* Goal of the exercise:
The listing below should be reproduced exactly, with the pictures omitted.
START Data for the task
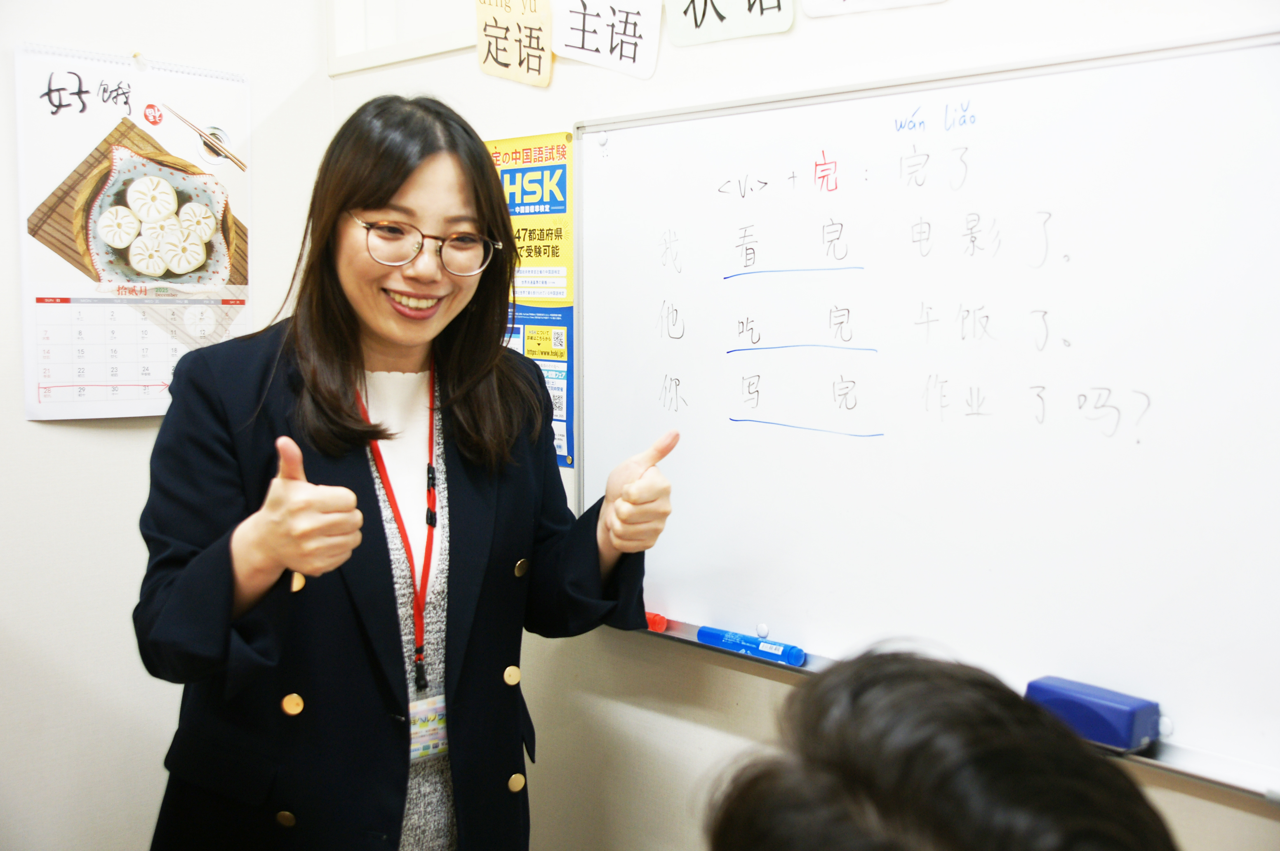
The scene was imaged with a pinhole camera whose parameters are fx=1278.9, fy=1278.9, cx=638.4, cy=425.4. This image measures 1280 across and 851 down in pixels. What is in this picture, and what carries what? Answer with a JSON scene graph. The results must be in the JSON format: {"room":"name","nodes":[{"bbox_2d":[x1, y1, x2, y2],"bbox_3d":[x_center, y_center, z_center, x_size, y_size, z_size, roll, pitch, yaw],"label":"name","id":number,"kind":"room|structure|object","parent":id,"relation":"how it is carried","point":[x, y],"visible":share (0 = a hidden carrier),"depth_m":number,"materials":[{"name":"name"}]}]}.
{"room":"classroom","nodes":[
{"label":"classroom","id":0,"kind":"room"},
{"bbox_2d":[0,0,326,850],"bbox_3d":[-1.786,-0.100,1.777,0.155,2.645,3.171,5,7,44],"label":"left wall","id":1,"kind":"structure","parent":0,"point":[83,448],"depth_m":2.51,"materials":[{"name":"white paint"}]},
{"bbox_2d":[13,43,251,422],"bbox_3d":[-0.976,-0.361,2.530,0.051,0.690,0.420,5,7,44],"label":"wall calendar","id":2,"kind":"object","parent":1,"relation":"attached to","point":[41,408],"visible":0.92,"depth_m":2.50,"materials":[{"name":"white paper"}]},
{"bbox_2d":[308,0,1279,850],"bbox_3d":[0.716,-0.076,1.668,3.872,2.640,0.151,5,7,44],"label":"back wall","id":3,"kind":"structure","parent":0,"point":[695,728],"depth_m":2.20,"materials":[{"name":"paint"}]},
{"bbox_2d":[327,0,480,74],"bbox_3d":[-0.264,-1.017,2.503,0.895,0.584,0.164,5,7,44],"label":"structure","id":4,"kind":"structure","parent":3,"relation":"in","point":[382,3],"depth_m":2.71,"materials":[{"name":"white"}]},
{"bbox_2d":[475,0,554,87],"bbox_3d":[-0.231,-0.730,2.378,0.190,0.185,0.019,5,7,44],"label":"paper sign","id":5,"kind":"object","parent":3,"relation":"attached to","point":[519,55],"visible":0.98,"depth_m":2.37,"materials":[{"name":"beige paper"}]},
{"bbox_2d":[481,129,577,467],"bbox_3d":[-0.253,-0.245,2.495,0.383,0.604,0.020,5,7,44],"label":"poster","id":6,"kind":"object","parent":3,"relation":"attached to","point":[562,180],"visible":0.46,"depth_m":2.42,"materials":[{"name":"paper"}]},
{"bbox_2d":[550,0,662,78],"bbox_3d":[-0.058,-0.705,2.215,0.192,0.182,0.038,5,7,44],"label":"paper sign","id":7,"kind":"object","parent":3,"relation":"attached to","point":[640,23],"visible":0.98,"depth_m":2.21,"materials":[{"name":"white paper"}]},
{"bbox_2d":[663,0,795,46],"bbox_3d":[0.145,-0.701,2.025,0.239,0.165,0.018,5,7,44],"label":"paper sign","id":8,"kind":"object","parent":3,"relation":"attached to","point":[700,8],"visible":0.97,"depth_m":2.04,"materials":[{"name":"white paper"}]},
{"bbox_2d":[800,0,946,16],"bbox_3d":[0.363,-0.691,1.810,0.285,0.203,0.018,5,7,44],"label":"paper sign","id":9,"kind":"object","parent":3,"relation":"attached to","point":[815,13],"visible":0.97,"depth_m":1.86,"materials":[{"name":"white"}]},
{"bbox_2d":[571,30,1279,802],"bbox_3d":[0.456,-0.061,1.766,1.590,0.854,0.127,5,7,44],"label":"whiteboard","id":10,"kind":"object","parent":3,"relation":"attached to","point":[599,291],"visible":0.97,"depth_m":1.78,"materials":[{"name":"white"}]},
{"bbox_2d":[645,611,668,631],"bbox_3d":[-0.010,0.327,2.180,0.123,0.027,0.032,5,7,44],"label":"marker","id":11,"kind":"object","parent":10,"relation":"on","point":[657,624],"visible":0.61,"depth_m":2.14,"materials":[{"name":"red plastic"}]},
{"bbox_2d":[697,625,806,666],"bbox_3d":[0.177,0.346,2.010,0.186,0.026,0.035,5,7,44],"label":"marker","id":12,"kind":"object","parent":10,"relation":"on","point":[797,661],"visible":0.99,"depth_m":2.00,"materials":[{"name":"blue plastic"}]},
{"bbox_2d":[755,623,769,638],"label":"magnet","id":13,"kind":"object","parent":10,"relation":"attached to","point":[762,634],"visible":0.97,"depth_m":1.99,"materials":[{"name":"white plastic"}]},
{"bbox_2d":[1024,675,1161,751],"bbox_3d":[0.558,0.354,1.580,0.149,0.054,0.070,5,7,44],"label":"whiteboard eraser","id":14,"kind":"object","parent":10,"relation":"on","point":[1108,708],"visible":0.86,"depth_m":1.55,"materials":[{"name":"blue plastic"}]},
{"bbox_2d":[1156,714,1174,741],"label":"magnet","id":15,"kind":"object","parent":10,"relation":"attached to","point":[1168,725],"visible":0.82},
{"label":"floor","id":16,"kind":"structure","parent":0,"visible":0},
{"bbox_2d":[121,95,675,850],"bbox_3d":[-0.356,0.369,1.962,0.614,1.556,0.736,5,7,44],"label":"woman","id":17,"kind":"object","parent":16,"relation":"on","point":[389,194],"visible":0.97,"depth_m":1.80},
{"bbox_2d":[702,643,1179,850],"bbox_3d":[0.243,0.491,0.746,0.578,0.711,0.592,5,7,44],"label":"person","id":18,"kind":"object","parent":16,"relation":"on","point":[862,750],"visible":0.97,"depth_m":0.73}
]}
END Data for the task
* Written solution:
The scene was imaged with a pinhole camera whose parameters are fx=1278.9, fy=1278.9, cx=638.4, cy=425.4. This image measures 1280 across and 851 down in pixels. What is in this picture, and what carries what? Answer with a JSON scene graph. The results must be in the JSON format: {"room":"name","nodes":[{"bbox_2d":[x1, y1, x2, y2],"bbox_3d":[x_center, y_center, z_center, x_size, y_size, z_size, roll, pitch, yaw],"label":"name","id":number,"kind":"room|structure|object","parent":id,"relation":"how it is carried","point":[x, y],"visible":share (0 = a hidden carrier),"depth_m":number,"materials":[{"name":"name"}]}]}.
{"room":"classroom","nodes":[
{"label":"classroom","id":0,"kind":"room"},
{"bbox_2d":[0,0,326,850],"bbox_3d":[-1.786,-0.100,1.777,0.155,2.645,3.171,5,7,44],"label":"left wall","id":1,"kind":"structure","parent":0,"point":[83,448],"depth_m":2.51,"materials":[{"name":"white paint"}]},
{"bbox_2d":[13,43,251,422],"bbox_3d":[-0.976,-0.361,2.530,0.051,0.690,0.420,5,7,44],"label":"wall calendar","id":2,"kind":"object","parent":1,"relation":"attached to","point":[41,408],"visible":0.92,"depth_m":2.50,"materials":[{"name":"white paper"}]},
{"bbox_2d":[308,0,1279,850],"bbox_3d":[0.716,-0.076,1.668,3.872,2.640,0.151,5,7,44],"label":"back wall","id":3,"kind":"structure","parent":0,"point":[695,728],"depth_m":2.20,"materials":[{"name":"paint"}]},
{"bbox_2d":[327,0,480,74],"bbox_3d":[-0.264,-1.017,2.503,0.895,0.584,0.164,5,7,44],"label":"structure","id":4,"kind":"structure","parent":3,"relation":"in","point":[382,3],"depth_m":2.71,"materials":[{"name":"white"}]},
{"bbox_2d":[475,0,554,87],"bbox_3d":[-0.231,-0.730,2.378,0.190,0.185,0.019,5,7,44],"label":"paper sign","id":5,"kind":"object","parent":3,"relation":"attached to","point":[519,55],"visible":0.98,"depth_m":2.37,"materials":[{"name":"beige paper"}]},
{"bbox_2d":[481,129,577,467],"bbox_3d":[-0.253,-0.245,2.495,0.383,0.604,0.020,5,7,44],"label":"poster","id":6,"kind":"object","parent":3,"relation":"attached to","point":[562,180],"visible":0.46,"depth_m":2.42,"materials":[{"name":"paper"}]},
{"bbox_2d":[550,0,662,78],"bbox_3d":[-0.058,-0.705,2.215,0.192,0.182,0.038,5,7,44],"label":"paper sign","id":7,"kind":"object","parent":3,"relation":"attached to","point":[640,23],"visible":0.98,"depth_m":2.21,"materials":[{"name":"white paper"}]},
{"bbox_2d":[663,0,795,46],"bbox_3d":[0.145,-0.701,2.025,0.239,0.165,0.018,5,7,44],"label":"paper sign","id":8,"kind":"object","parent":3,"relation":"attached to","point":[700,8],"visible":0.97,"depth_m":2.04,"materials":[{"name":"white paper"}]},
{"bbox_2d":[800,0,946,16],"bbox_3d":[0.363,-0.691,1.810,0.285,0.203,0.018,5,7,44],"label":"paper sign","id":9,"kind":"object","parent":3,"relation":"attached to","point":[815,13],"visible":0.97,"depth_m":1.86,"materials":[{"name":"white"}]},
{"bbox_2d":[571,30,1279,802],"bbox_3d":[0.456,-0.061,1.766,1.590,0.854,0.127,5,7,44],"label":"whiteboard","id":10,"kind":"object","parent":3,"relation":"attached to","point":[599,291],"visible":0.97,"depth_m":1.78,"materials":[{"name":"white"}]},
{"bbox_2d":[645,611,668,631],"bbox_3d":[-0.010,0.327,2.180,0.123,0.027,0.032,5,7,44],"label":"marker","id":11,"kind":"object","parent":10,"relation":"on","point":[657,624],"visible":0.61,"depth_m":2.14,"materials":[{"name":"red plastic"}]},
{"bbox_2d":[697,625,806,666],"bbox_3d":[0.177,0.346,2.010,0.186,0.026,0.035,5,7,44],"label":"marker","id":12,"kind":"object","parent":10,"relation":"on","point":[797,661],"visible":0.99,"depth_m":2.00,"materials":[{"name":"blue plastic"}]},
{"bbox_2d":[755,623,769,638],"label":"magnet","id":13,"kind":"object","parent":10,"relation":"attached to","point":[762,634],"visible":0.97,"depth_m":1.99,"materials":[{"name":"white plastic"}]},
{"bbox_2d":[1024,675,1161,751],"bbox_3d":[0.558,0.354,1.580,0.149,0.054,0.070,5,7,44],"label":"whiteboard eraser","id":14,"kind":"object","parent":10,"relation":"on","point":[1108,708],"visible":0.86,"depth_m":1.55,"materials":[{"name":"blue plastic"}]},
{"bbox_2d":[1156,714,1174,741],"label":"magnet","id":15,"kind":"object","parent":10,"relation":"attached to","point":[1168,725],"visible":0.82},
{"label":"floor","id":16,"kind":"structure","parent":0,"visible":0},
{"bbox_2d":[121,95,675,850],"bbox_3d":[-0.356,0.369,1.962,0.614,1.556,0.736,5,7,44],"label":"woman","id":17,"kind":"object","parent":16,"relation":"on","point":[389,194],"visible":0.97,"depth_m":1.80},
{"bbox_2d":[702,643,1179,850],"bbox_3d":[0.243,0.491,0.746,0.578,0.711,0.592,5,7,44],"label":"person","id":18,"kind":"object","parent":16,"relation":"on","point":[862,750],"visible":0.97,"depth_m":0.73}
]}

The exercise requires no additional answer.